For late season deer hunting, I like realtree hardwoods.


----------



## Chuckgrmi

dasuper said:


> I think camo is way over rated. Wool bibs and coat are both warm and quiet to move in. They are also warmer when you get rained on. Just my own idea.


I agree with you 100%. Use the wind and don't move when the deer are looking at you. I've shot too many deer at 20yds during gun season wearing blaze orange to believe in the camo hype.


----------



## Stiny357

Check out http://www.godscountrycamouflage.com/. I just picked up the avalanche coveralls, really blends in to the Michigan hardwoods in winter and would be great for late season tree-stand like the Vertigo pattern.
Unlike most of the stuff at Meijers and Gander Mtn, its made in the US.


----------



## Spartans8989

I really like Realtree AP HD. I bought a new bow this year that is that pattern and when I had it hanging in the tree while hunting this season it really blended in nicely so I went out and bought a new suit to go with it and it really fits in good where I hunt.
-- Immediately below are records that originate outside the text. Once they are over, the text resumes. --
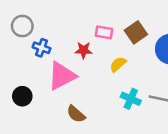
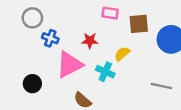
pink rectangle: (104, 32) -> (110, 13), moved
brown square: (136, 32) -> (139, 24), turned 30
cyan cross: (131, 99) -> (105, 72), moved

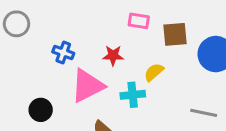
gray circle: (32, 18) -> (17, 24), moved
cyan cross: (105, 72) -> (133, 95), turned -30

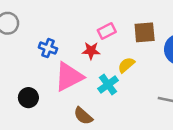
pink rectangle: (139, 21) -> (107, 31), moved, turned -36
cyan cross: (133, 95) -> (108, 85), turned -30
I would say where you hunt and what you hunt mostly depends on the pattern, and whatever your own personal opinion is. I don't like a alot of greens even though I hunt spring turkey season, it just doesn't seem that green where I hunt.


----------



## dougdad

Sounds like me, you need two paterns, one is deff. the old military basic woodland patern, general jims caries it at a real reasonable price even in a charchol filled to help with scent. You can often find it at the secound chance and salvation army stores to. The other is your basic real tree gray. 99% of the time I use the woodland and try to stay in the shadows and keep pines of some type in my back ground. I love sitting up in big old white pines, great cover!!


----------



## solohunter

In the fall my old military desert storm CC,s are perfect, brown grass and dead ferns ect. cheap too,,, they let me keep mine......


----------



## don

I kinda like this one.........:lol::lol::lol:

http://www.morningwood4u.com/images/UrbanMWCteedetail.jpg


----------



## Celtic Archer

Camo is for people not deer. All you need is clothing with alternate colors like the plaid shirt that Chuck Adams wears. He's killed a lot of record book animals over his career without comercial comoflage clothing.


----------